## Begin Data for processing
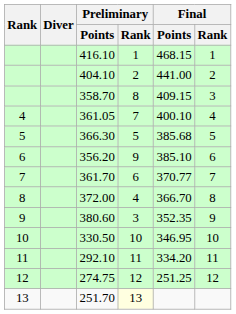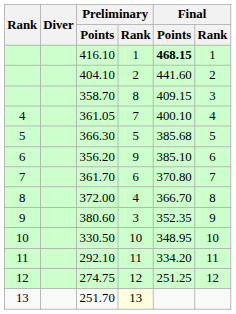416.10 | Final / Points: normal -> bold
404.10 | Final / Points: 441.00 -> 441.60
361.70 | Final / Points: 370.77 -> 370.80
330.50 | Final / Points: 346.95 -> 348.95
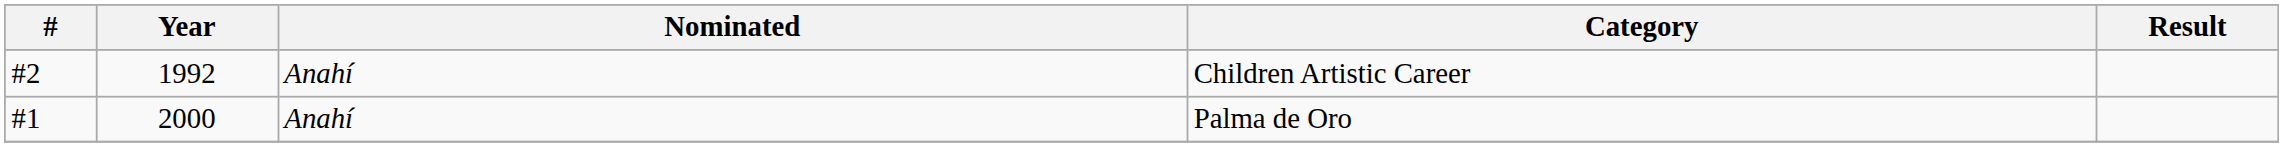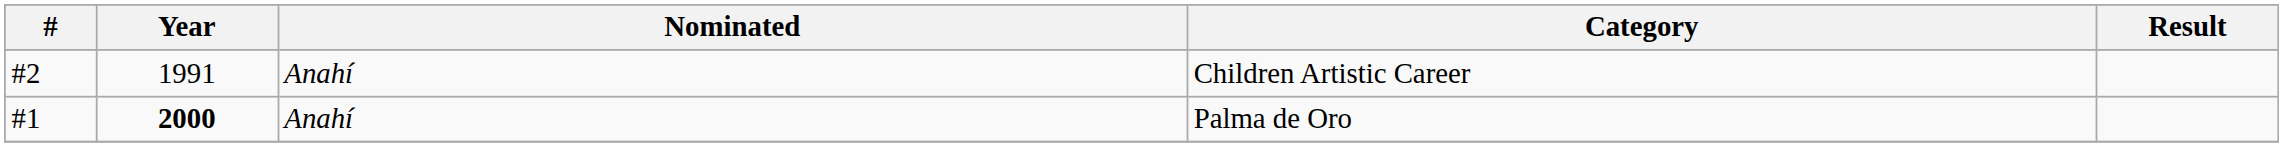Children Artistic Career | Year: 1992 -> 1991
Palma de Oro | Year: normal -> bold
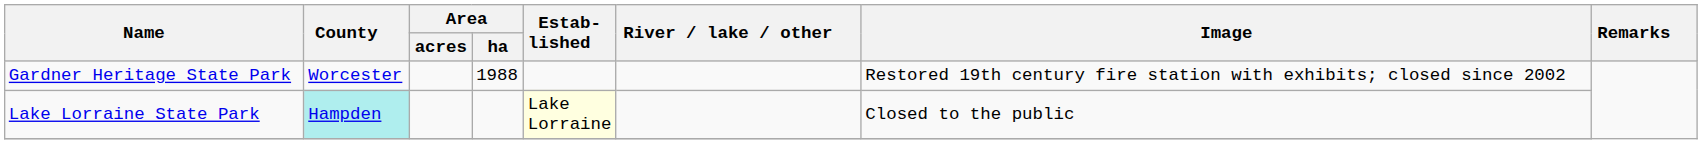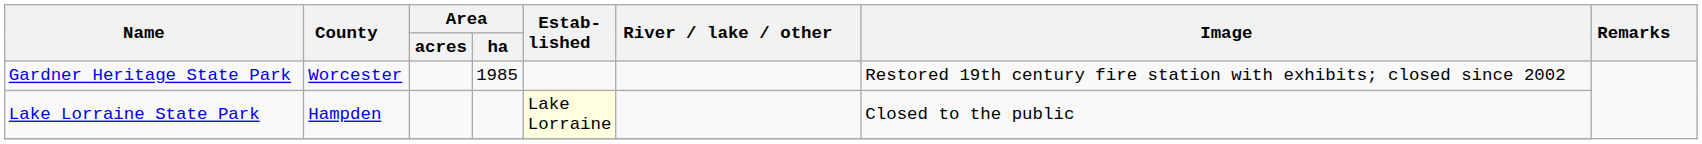Gardner Heritage State Park | Area / ha: 1988 -> 1985
Lake Lorraine State Park | County: paleturquoise background -> no background
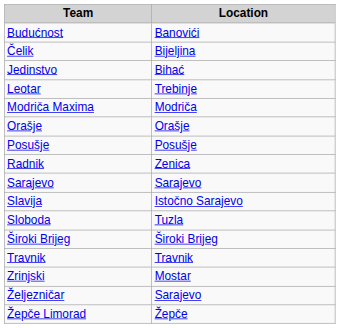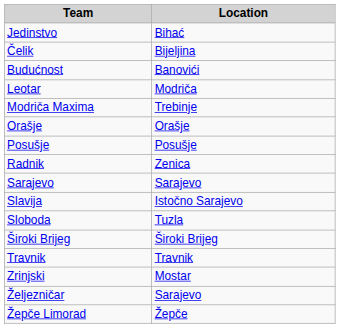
## End Data for processing
Present every difference line in the material above as a numbered list, skipping blank lines and leaving the pictures out of your answer.

→ **Solved exercise**
1. 416.10 | Final / Points: normal -> bold
2. 404.10 | Final / Points: 441.00 -> 441.60
3. 361.70 | Final / Points: 370.77 -> 370.80
4. 330.50 | Final / Points: 346.95 -> 348.95
5. Children Artistic Career | Year: 1992 -> 1991
6. Palma de Oro | Year: normal -> bold
7. Gardner Heritage State Park | Area / ha: 1988 -> 1985
8. Lake Lorraine State Park | County: paleturquoise background -> no background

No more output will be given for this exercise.